• [WHAT YOU WILL DO]
From the bass forum thread below, list each poster's username once, in order of first appearance.

  2. Ívar Þórólfsson

    Ívar Þórólfsson Mmmmmm...

    Apr 9, 2001
    Kopavogur, Iceland
    I would also like to know this. My fingers also angle at about 45 degrees.
  3. wulf


    Apr 11, 2002
    Oxford, UK
    Why is your bass neck horizontal? I find it most natural, when standing, to have the neck at about 45 degrees and the left hand fingers perpendicular to the angle of the neck:
    If the bass neck was horizontal, my wrist would have to be twisted into an uncomfortable (and thus dangerous) position to point keep my fingers perpendicular to the neck... therefore I'd change the position of the neck rather than leaving it in place and risking my wrist by trying to point to the ceiling.

  4. Howard K

    Howard K

    Feb 14, 2002
    Wulf is right there. I do the same and usually raise the neck a little to reach the nut end, i.e. anything below the 3rd on the A, E and B.

    It also depends how hi/low you have your bass positioned. I'm at about stomach level, but I plan to go higher as the years progress :)
  5. Ívar Þórólfsson

    Ívar Þórólfsson Mmmmmm...

    Apr 9, 2001
    Kopavogur, Iceland
    Tsal wasn´t saying he has his neck in horizontal position. He was just trying to make it clear at what angle his fingers are.

    Assume your bass neck is in horizontal position.

    Note the use of the word Assume.
  6. just_a_poser


    Apr 20, 2002
    Maybe Icez, but I can't assume that my neck would be like that and tell you how my fingers would be, because I'd never have my bass like that.

    I do the same as Wulf.

    ...sometimes I like to hold it upright, to look more like Fieldy! ;) :D
  7. Tsal


    Jan 28, 2000
    Ok, did a quick illustration to show what I ment. Wulf, I hope it's ok that I used the pic you posted earlier.


    Wulf's fingers seem to roughly be at 90' angle in the pic. Mine tend to be at 45' angle, so that my palm touches the edge of the neck on the spot where my index meets the palm. It seems to very similar to position where you are resting your thumb on the top of the fretboard.
  8. kirbywrx

    kirbywrx formerly James Hetfield

    Jul 27, 2000
    Melbourne, Australia.
    In my case if i held my middle finger straight up and down, it would be at roughly a 45 degree angle from the truss rod (centre line of the neck)
  9. wulf


    Apr 11, 2002
    Oxford, UK
    To be honest, my hand position varies quite a lot from that shown in the picture - although that would be a pretty average position. A lot of it depends on where I am playing on the neck, where my hand has come from and where it's going to.

• [DATA EXTRACT]

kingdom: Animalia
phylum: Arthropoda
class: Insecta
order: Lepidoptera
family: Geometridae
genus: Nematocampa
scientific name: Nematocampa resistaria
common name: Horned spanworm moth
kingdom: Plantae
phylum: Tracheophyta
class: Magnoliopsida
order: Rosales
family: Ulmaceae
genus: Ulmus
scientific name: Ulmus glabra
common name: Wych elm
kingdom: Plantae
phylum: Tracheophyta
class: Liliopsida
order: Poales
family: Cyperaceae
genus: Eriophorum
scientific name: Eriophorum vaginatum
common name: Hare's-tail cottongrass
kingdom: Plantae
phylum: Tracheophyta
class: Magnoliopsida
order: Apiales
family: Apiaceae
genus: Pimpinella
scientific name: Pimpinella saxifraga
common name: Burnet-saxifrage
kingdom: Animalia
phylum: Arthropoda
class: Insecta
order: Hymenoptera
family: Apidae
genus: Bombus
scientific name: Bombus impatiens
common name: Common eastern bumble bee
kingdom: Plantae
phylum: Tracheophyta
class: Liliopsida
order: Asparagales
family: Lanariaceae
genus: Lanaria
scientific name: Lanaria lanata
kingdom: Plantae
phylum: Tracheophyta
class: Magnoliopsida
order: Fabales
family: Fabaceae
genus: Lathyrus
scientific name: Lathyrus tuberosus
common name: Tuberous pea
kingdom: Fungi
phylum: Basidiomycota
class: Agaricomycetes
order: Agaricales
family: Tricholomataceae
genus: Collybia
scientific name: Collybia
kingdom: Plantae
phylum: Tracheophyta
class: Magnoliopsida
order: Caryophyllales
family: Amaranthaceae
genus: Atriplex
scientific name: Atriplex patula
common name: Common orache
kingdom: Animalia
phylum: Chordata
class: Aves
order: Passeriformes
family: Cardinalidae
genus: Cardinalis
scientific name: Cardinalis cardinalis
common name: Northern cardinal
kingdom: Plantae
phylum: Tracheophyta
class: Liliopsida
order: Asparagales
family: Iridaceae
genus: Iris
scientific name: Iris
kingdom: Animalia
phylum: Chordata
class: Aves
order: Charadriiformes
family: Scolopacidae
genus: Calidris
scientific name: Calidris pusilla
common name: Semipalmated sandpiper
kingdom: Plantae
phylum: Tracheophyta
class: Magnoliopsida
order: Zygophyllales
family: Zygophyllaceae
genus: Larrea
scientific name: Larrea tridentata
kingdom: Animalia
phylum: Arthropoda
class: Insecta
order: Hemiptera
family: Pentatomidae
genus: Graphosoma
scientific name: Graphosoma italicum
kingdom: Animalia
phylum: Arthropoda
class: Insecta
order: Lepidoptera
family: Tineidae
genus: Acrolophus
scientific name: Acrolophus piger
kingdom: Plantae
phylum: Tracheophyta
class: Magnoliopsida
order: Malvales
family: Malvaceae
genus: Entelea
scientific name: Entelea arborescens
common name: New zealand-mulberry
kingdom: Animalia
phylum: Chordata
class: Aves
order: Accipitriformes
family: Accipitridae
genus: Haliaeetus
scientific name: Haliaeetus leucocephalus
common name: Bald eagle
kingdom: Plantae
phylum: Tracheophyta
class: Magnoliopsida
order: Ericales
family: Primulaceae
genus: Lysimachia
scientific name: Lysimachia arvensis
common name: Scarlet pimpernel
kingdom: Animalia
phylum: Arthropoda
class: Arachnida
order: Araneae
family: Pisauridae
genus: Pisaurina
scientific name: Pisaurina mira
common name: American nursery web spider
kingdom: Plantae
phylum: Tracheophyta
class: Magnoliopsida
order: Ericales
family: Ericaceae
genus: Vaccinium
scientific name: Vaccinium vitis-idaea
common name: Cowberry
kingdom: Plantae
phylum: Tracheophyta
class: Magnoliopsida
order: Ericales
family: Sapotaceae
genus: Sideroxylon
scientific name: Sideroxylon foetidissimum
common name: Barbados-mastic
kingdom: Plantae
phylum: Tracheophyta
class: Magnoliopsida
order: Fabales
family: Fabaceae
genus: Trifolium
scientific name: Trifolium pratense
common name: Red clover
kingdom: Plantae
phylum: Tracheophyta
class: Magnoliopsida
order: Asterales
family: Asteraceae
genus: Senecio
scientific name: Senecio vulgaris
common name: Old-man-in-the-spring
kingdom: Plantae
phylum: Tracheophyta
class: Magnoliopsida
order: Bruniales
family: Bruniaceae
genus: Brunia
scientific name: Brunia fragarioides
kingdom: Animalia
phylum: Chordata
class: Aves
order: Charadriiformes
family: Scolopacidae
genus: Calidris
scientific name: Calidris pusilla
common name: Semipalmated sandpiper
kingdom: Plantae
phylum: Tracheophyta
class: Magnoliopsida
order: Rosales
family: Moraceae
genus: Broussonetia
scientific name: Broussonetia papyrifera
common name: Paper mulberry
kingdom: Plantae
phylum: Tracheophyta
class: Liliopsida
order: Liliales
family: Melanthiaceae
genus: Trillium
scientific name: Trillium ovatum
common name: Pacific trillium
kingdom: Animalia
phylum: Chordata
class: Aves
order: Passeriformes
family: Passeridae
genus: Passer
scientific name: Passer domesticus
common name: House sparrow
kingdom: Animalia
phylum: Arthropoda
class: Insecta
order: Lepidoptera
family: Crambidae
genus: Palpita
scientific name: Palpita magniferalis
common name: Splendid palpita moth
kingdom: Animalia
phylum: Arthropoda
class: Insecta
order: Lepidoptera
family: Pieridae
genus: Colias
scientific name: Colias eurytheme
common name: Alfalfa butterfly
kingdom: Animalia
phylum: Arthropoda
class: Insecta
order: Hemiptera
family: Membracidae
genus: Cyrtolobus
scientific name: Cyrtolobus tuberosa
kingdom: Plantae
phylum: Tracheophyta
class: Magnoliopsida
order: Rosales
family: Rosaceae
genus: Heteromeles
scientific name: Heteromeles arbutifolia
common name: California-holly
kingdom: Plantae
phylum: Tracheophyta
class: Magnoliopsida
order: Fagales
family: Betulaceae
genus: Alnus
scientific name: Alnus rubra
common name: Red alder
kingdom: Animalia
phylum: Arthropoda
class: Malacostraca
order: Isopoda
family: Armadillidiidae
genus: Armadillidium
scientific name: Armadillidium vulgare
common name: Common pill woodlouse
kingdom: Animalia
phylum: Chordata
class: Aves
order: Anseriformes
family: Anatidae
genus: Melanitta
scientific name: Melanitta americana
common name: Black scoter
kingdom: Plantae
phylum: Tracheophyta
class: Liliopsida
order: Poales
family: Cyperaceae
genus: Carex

• [EXERCISE RESULT]
Ívar Þórólfsson, wulf, Howard K, just_a_poser, Tsal, kirbywrx